Another long-term cost benefit is that SSDs wear out predictably, further reducing costs since maintenance can be planned in advance.
Finally, SSDs also can in many instances save on the total amount of physical hardware used, freeing up valuable rack space and saving energy in the process. Several "short-stroked" hard drives whose capacity is sacrificed to boost performance can be replaced by one SSD. In August 2008, Citigroup reported that the utilization rate of short-stroked drives (approximately 10 percent of the market) was estimated to be as low as 20-25 percent. In such high performance applications, SSD replacement estimates range from a single SSD replacing between four and 40 hard drives.
Rate of SSD adoption
Large-scale adoption of SSDs might not happen in mainstream IT markets for some time, unless IT directors get a clear picture of the overall TCO. Tier 1 enterprise OEMs are expected to slowly adopt SSDs, but some are likely to keep SSD prices high for the short term while aggressively promoting their installed baseline of HDDs over SSDs for mainstream applications such as e-mail and file databases.

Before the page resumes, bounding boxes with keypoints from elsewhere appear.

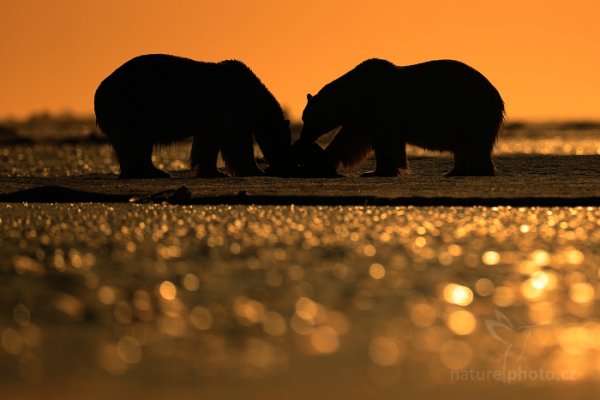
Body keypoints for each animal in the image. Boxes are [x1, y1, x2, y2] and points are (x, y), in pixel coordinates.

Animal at [94, 53, 290, 178]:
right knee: (136, 142)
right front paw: (253, 169)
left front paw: (213, 171)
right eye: (283, 142)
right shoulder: (229, 110)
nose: (283, 166)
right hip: (131, 109)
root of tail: (99, 90)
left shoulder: (213, 120)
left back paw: (151, 171)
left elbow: (208, 143)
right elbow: (236, 142)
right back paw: (154, 172)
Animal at [292, 58, 504, 176]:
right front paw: (323, 159)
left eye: (308, 118)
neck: (359, 92)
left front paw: (376, 171)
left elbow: (385, 142)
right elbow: (350, 139)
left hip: (470, 113)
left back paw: (478, 170)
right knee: (463, 148)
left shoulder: (382, 108)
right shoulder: (364, 116)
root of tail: (497, 95)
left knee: (475, 145)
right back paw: (454, 171)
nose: (303, 138)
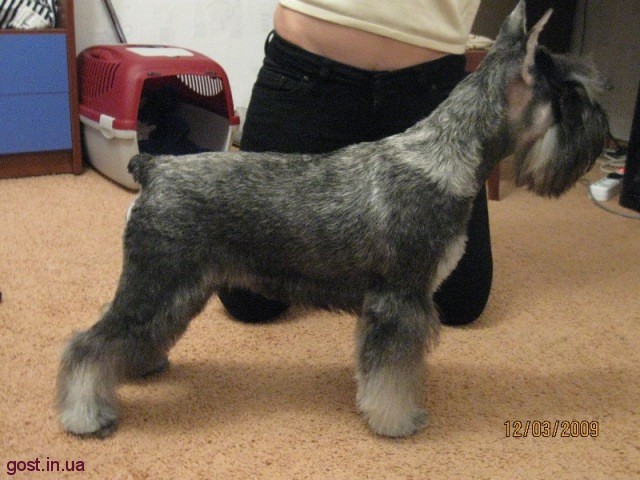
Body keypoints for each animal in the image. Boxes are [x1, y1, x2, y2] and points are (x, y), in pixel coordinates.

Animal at [57, 1, 609, 438]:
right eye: (572, 96)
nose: (603, 133)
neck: (449, 155)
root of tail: (154, 168)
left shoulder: (394, 305)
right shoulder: (400, 302)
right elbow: (392, 376)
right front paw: (398, 422)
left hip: (179, 289)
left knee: (129, 334)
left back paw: (140, 365)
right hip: (156, 280)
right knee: (89, 344)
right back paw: (85, 414)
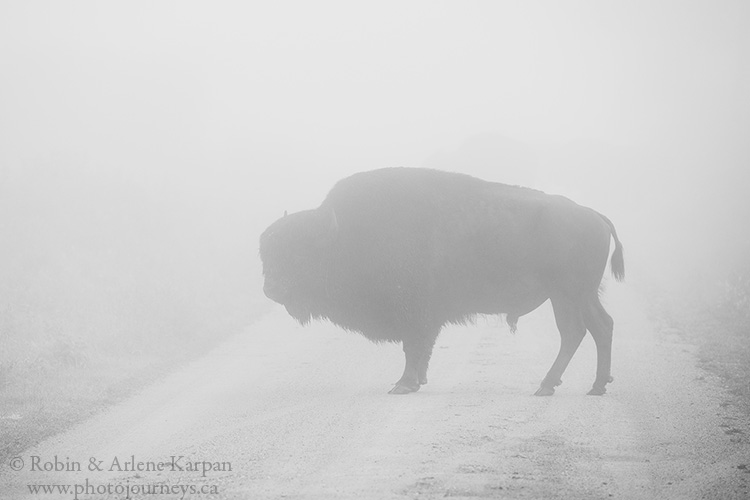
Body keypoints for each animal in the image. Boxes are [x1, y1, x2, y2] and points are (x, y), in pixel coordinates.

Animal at [262, 167, 624, 394]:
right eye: (267, 253)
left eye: (299, 253)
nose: (270, 289)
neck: (342, 234)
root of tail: (594, 215)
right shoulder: (425, 317)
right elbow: (422, 350)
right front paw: (418, 381)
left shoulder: (415, 314)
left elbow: (414, 348)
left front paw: (404, 384)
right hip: (583, 295)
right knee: (602, 326)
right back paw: (596, 386)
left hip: (566, 295)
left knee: (574, 333)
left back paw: (546, 385)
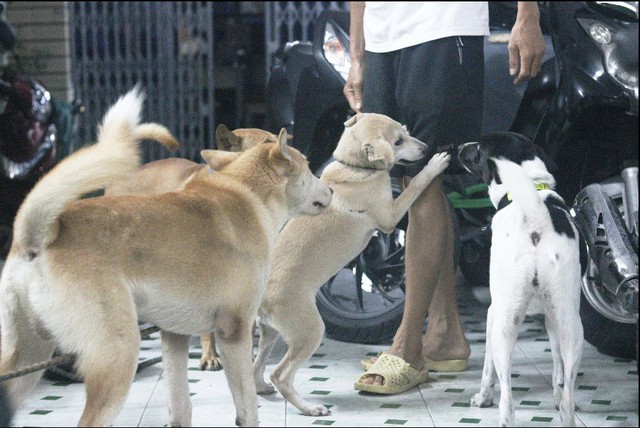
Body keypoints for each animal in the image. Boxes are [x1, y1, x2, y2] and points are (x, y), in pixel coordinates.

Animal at [251, 112, 450, 416]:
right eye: (398, 141)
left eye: (406, 131)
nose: (427, 148)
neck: (354, 167)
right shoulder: (390, 217)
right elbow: (415, 185)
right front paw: (434, 166)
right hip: (309, 331)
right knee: (281, 375)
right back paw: (310, 408)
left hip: (271, 332)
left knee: (255, 367)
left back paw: (262, 388)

A corollary can be drawn to inroads made by the Serial ATA interface. As a threat to entrenched SCSI and Fibre Channel drives, enterprise SATA was initially adopted for non-traditional IT applications such as scientific computing, surveillance and Web e-mail. In a similar fashion, 2.5-inch SSDs are currently being adopted for non-mainstream applications such as video content delivery (video-on-demand), Web serving, virtualization and other leading-edge cloud computing applications.
Moving forward, the SSD will make its quickest inroads in the performance-optimized enterprise segment. For capacity optimization, however, the largest density 7200-rpm drives are likely to be the more energy-efficient workhorses that provide the largest potential storage within the smallest space.
Environmental considerations must also be weighed.
A 2008 McKinsey report confirmed that data centers are one of the leading global contributors to carbon dioxide and carbon emissions. Accounting for roughly 0.5 percent of the world's power consumption, they produce more carbon emissions than either Argentina or the Netherlands, ranking just behind the airline industry in total emissions. An equally telling comparison is that the average U.S. data center consumes more power than 25,000 homes, while all U.S. data centers use more electricity than all the TVs in the country combined.
Hence, SSDs should be regarded as data center champions that will allow data servers to boost capacity and improve performance in a substantive way, for the greatest TCO and environmental impact. However, mainstream IT might not realize all of the benefits of SSDs for years, unless IT managers across all major applications begin demanding SSD technology, testing it and launching trial deployments to prove its far-reaching capabilities.